Setting Up Single Sign-On (SSO)
SSO Overview
To use single sign-on (SSO) to sign in to PassiveLogic software, you will need to register a new application with your SSO provider and grant it the permissions required for authentication. Doing so will generate 3 things that you need to send to the PassiveLogic Support team:
- The Application (Client) ID
- The Directory (Tenant) ID
- A Client Secret value
The Entra instructions following are just one example of using SSO.
Setting Up Entra ID SSO
The steps below describe the process for an IT team to set up Entra ID in coordination with PassiveLogic.
Prerequisite: Request your Redirect URL from PassiveLogic, a specific endpoint URL.
- B. Create a Client Secret (make sure to save the Value of the secret before leaving the page)

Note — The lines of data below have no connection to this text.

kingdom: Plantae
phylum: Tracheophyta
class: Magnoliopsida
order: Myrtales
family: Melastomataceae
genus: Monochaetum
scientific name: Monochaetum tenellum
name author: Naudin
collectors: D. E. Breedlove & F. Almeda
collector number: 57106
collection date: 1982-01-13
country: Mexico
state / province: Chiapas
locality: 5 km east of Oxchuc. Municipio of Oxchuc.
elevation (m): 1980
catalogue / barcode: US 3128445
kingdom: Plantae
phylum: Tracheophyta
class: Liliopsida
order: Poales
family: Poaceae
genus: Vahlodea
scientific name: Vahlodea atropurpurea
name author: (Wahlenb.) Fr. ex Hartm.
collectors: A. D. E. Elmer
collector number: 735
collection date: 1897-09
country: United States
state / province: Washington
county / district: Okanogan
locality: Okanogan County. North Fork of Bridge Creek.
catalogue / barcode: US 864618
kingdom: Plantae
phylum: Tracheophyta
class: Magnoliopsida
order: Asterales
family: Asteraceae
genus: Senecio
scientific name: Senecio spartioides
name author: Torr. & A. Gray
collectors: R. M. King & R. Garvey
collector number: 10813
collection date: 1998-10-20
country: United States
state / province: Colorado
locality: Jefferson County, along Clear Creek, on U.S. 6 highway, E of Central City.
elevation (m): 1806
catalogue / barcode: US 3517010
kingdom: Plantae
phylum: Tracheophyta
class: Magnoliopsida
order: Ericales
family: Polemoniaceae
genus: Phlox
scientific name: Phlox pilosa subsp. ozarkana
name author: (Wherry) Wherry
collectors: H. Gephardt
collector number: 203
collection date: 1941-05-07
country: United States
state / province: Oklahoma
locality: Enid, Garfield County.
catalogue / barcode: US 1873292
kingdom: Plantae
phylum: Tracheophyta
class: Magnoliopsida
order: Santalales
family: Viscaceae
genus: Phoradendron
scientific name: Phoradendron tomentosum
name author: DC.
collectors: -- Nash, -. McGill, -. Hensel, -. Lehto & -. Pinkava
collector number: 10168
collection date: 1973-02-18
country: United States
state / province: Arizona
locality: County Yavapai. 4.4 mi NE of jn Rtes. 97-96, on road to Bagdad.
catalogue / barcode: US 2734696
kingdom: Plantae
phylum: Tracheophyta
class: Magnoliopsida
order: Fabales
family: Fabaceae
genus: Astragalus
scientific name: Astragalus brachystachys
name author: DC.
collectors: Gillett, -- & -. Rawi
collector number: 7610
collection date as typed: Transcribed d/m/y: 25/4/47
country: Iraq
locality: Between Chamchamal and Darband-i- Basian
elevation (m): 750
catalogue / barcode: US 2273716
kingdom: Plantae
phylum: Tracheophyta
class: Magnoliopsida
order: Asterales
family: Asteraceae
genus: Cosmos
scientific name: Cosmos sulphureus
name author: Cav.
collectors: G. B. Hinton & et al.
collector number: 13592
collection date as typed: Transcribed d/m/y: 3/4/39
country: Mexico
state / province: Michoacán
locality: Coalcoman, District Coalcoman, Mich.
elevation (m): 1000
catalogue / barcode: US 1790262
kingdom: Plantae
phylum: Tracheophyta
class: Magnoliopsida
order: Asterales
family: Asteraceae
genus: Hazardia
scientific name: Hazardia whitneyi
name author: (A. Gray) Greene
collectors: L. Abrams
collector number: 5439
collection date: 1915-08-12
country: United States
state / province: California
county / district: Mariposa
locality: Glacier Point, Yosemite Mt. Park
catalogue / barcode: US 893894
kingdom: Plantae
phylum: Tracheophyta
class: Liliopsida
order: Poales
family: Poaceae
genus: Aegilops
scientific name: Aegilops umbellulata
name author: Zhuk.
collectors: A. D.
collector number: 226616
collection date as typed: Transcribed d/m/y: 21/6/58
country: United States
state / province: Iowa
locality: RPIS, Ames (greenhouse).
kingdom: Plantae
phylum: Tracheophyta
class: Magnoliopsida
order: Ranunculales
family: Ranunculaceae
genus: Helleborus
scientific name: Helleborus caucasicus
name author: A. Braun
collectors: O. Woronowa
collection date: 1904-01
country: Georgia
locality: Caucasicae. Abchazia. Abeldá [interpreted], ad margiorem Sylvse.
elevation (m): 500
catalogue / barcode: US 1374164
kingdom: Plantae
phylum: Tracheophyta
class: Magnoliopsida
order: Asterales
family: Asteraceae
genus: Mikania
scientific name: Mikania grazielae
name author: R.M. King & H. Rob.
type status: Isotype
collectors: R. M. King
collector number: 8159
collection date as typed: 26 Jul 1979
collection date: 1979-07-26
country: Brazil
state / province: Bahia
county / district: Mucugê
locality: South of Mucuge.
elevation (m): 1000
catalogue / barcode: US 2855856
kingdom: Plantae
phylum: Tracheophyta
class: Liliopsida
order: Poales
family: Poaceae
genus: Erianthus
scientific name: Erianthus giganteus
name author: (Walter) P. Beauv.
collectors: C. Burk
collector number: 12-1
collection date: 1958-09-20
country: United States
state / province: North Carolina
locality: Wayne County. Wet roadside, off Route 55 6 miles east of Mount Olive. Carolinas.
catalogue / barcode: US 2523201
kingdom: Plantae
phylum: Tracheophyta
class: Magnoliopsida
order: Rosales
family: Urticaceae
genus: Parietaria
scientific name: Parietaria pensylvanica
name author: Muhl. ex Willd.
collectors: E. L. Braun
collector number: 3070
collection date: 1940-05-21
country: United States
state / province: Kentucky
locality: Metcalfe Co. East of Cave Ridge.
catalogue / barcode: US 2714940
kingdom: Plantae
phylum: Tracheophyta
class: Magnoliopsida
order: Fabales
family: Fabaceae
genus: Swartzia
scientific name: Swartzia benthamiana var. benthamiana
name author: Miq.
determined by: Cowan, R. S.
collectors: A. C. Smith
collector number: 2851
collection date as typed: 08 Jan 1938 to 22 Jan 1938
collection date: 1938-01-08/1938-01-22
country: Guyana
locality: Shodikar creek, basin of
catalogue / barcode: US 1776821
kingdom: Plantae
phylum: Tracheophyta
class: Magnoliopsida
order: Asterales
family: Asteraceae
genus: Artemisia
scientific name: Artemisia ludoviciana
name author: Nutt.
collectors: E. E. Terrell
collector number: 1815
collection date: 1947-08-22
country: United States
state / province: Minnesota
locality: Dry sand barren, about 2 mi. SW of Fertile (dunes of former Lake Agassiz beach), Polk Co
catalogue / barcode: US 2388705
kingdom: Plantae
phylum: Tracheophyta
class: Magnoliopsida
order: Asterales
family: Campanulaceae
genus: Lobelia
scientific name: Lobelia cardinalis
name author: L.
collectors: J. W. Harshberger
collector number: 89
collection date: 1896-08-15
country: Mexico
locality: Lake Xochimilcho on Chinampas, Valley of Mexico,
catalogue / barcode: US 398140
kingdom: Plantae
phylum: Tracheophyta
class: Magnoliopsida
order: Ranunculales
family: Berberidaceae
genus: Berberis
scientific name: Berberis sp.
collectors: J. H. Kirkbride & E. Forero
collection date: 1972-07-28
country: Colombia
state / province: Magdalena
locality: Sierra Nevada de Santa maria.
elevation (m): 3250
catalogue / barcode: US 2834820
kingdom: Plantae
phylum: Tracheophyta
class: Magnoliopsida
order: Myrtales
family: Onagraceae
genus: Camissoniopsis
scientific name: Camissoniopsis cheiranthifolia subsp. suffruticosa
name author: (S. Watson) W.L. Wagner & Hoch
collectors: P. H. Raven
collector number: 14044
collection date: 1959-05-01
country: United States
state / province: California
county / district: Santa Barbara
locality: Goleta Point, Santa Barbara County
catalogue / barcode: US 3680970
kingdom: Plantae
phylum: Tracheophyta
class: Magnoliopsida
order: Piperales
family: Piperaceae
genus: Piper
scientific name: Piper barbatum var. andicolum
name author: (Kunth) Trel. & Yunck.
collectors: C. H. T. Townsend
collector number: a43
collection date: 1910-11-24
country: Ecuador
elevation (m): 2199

A. Register a New Application
- Sign in to the Azure Portal.
- Search for and select Microsoft Entra ID (formerly Azure Active Directory).
- In the left menu, go to Manage > App registrations and click + New registration.
- Name: Enter a name (for example, PassiveLogic-SSO).
-
Supported account types: Select the correct option for your needs.
- "Accounts in this organizational directory only" (Single tenant)
- "Accounts in any organizational directory" (Multi-tenant)
- Redirect URL: Select Web from the dropdown. Insert your specific endpoint URL provided by PassiveLogic.
- Click Register.
B. Create a Client Secret
SSO needs a "secret" to communicate securely with Azure AD.
Important: Make sure to copy the Value of the secret before leaving this process.
- In the left-hand menu of your new app registration, click Certificates & secrets.
- Go to the Client secrets tab and click + New client secret.
- Add a description (for example, PassiveLogic Login) and select an expiration period.
- Click Add.
- Important: Copy the Value of the secret immediately. It will be hidden forever once you leave this page. (You need the Value, not the Secret ID).
C. Configure API Permissions
Ensure Azure provides the basic profile information that the SSO expects.
- Click API permissions in the left menu.
- You should see User.Read (Delegated) by default. If not, click + Add a permission > Microsoft Graph > Delegated permissions > search for User.Read.
- If you plan to map Azure AD Groups to PassiveLogic roles later, also add Microsoft Graph > Delegated permissions> Directory.Read.All (this often requires Admin Consent).
D. Collect Metadata for PassiveLogic
You will need three specific pieces of information to finish the setup inside the PassiveLogic admin console:
- Application (Client) ID: Found on the Overview page.
- Directory (Tenant) ID: Found on the Overview page.
- Client Secret Value: The one you copied in section B.
E. Securely Provide PassiveLogic with the Metadata
Work with PassiveLogic Support to securely transfer your information. PassiveLogic will use the three items you collected from your application registration to finalize the SSO configuration.
Important: Make sure you use a secure encrypted method, and coordinate with PassiveLogic Support so they know how and when the metadata is being conveyed.